A tiny two-inch figure, made from copper alloy, of a warrior armed with a machete - one of the Asante gold weights at the Pitt Rivers collection - speaks to the violence of the Atlantic Slave Trade. My eye is drawn to the machete because of its familiarity. The machete is the ubiquitous tool in Jamaica. The long blade with a sharp point is often used in fields to till the land. Do not be surprised though if you see someone flashing a machete as he chases after another down the street; for it can quickly be brought out to settle an argument.

The figure in the Asante gold weight is not just brandishing a machete; in his other hand he holds a severed head. Why the depiction of such violence would be cast for weighing gold seems enigmatic. Isn’t such a figure supposed to evoke a proverb? Maybe it does but after centuries of cultural disruption, the message is hidden from me. Had my forbears not been plundered; had my parents and I grown up in West Africa perhaps we’d have the key to its secret.

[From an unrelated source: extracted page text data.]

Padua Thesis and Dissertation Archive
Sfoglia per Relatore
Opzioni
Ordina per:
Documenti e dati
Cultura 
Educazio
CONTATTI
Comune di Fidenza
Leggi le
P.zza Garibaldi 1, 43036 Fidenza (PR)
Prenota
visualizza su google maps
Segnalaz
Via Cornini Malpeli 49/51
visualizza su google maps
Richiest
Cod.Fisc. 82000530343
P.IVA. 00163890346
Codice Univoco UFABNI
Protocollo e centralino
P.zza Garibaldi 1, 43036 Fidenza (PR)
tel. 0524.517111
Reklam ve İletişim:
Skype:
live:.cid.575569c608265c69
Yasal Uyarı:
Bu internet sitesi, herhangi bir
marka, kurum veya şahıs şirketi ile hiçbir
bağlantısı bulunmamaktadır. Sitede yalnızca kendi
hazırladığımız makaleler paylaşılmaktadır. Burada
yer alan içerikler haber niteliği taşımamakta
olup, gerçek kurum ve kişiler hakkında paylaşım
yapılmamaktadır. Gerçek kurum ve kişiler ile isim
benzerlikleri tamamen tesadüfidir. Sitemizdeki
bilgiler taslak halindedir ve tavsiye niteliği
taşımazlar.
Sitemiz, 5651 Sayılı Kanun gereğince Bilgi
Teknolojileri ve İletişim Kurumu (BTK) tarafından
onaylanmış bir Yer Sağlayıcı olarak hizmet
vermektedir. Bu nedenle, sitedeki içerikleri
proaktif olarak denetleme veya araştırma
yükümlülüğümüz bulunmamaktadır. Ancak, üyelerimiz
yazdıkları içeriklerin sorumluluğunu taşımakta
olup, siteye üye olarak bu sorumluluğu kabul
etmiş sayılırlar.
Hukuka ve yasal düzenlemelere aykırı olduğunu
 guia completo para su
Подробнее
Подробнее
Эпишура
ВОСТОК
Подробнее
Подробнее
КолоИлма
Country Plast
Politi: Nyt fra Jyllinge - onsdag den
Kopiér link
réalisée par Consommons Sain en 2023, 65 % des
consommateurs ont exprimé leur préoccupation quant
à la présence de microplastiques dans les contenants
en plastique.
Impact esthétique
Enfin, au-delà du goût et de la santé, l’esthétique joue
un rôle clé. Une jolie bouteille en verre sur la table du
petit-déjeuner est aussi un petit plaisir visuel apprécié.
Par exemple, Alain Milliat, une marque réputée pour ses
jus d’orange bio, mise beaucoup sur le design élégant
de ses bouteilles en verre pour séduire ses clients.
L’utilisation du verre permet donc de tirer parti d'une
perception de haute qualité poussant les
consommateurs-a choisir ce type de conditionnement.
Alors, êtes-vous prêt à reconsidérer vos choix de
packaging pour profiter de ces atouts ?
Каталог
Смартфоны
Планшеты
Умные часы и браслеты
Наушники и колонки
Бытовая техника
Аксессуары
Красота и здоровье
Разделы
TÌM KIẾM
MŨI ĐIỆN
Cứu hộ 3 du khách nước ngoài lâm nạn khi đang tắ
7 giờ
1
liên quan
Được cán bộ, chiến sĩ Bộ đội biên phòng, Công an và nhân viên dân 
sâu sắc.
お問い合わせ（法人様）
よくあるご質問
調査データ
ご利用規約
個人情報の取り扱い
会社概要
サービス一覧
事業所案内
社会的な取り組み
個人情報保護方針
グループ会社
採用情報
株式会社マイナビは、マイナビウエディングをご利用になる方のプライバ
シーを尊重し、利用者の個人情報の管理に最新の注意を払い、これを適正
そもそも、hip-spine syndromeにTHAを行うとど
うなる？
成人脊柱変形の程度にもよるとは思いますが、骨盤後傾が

But the figure immediately conjures the Dahomian warriors of Barracoon. Armed with machetes they’d raided Kossola’s village and cut off the heads of the elderly; heads which were then strapped to the waists of the raiders; heads which Kossola struggled to turn away from on the three-day forced march to the compound where he would be traded for gold.

Delicately cast Asante gold weights like the warrior figure were typically placed on scales to determine the weight and value of gold dust, that would be used subsequently in commercial transactions. But picture this: how many of these weights would have had to be put on scales to balance the life of an enslaved African?

In the 1970s, I was always struck that my father, Bageye, had his peculiar ways which probably had more in common with the Caribbean or Africa than with Luton. One of his characteristics was that he’d never pay for anything according to the price on the label.

How much that value? he’d ask the man behind the till.

It costs “so much”, the shopkeeper would reply.

I didn’t ask how much it cost, thundered Bageye. I ask how much it value.

Bageye wanted to know its worth - both to him and to the trader.

I wonder about the worth of this artifact, this Asante gold weight, and the strange journey that has culminated in its display here in Oxford. What is its value? To remind us of our loss, perhaps? But maybe it was made as an ironic critique; cast by a subversive Asante artist/artisan. A reliable guide to worth, but a reminder too of greed and betrayal. How much do we trade short-term financial gain for our long-term cultural and emotional loss?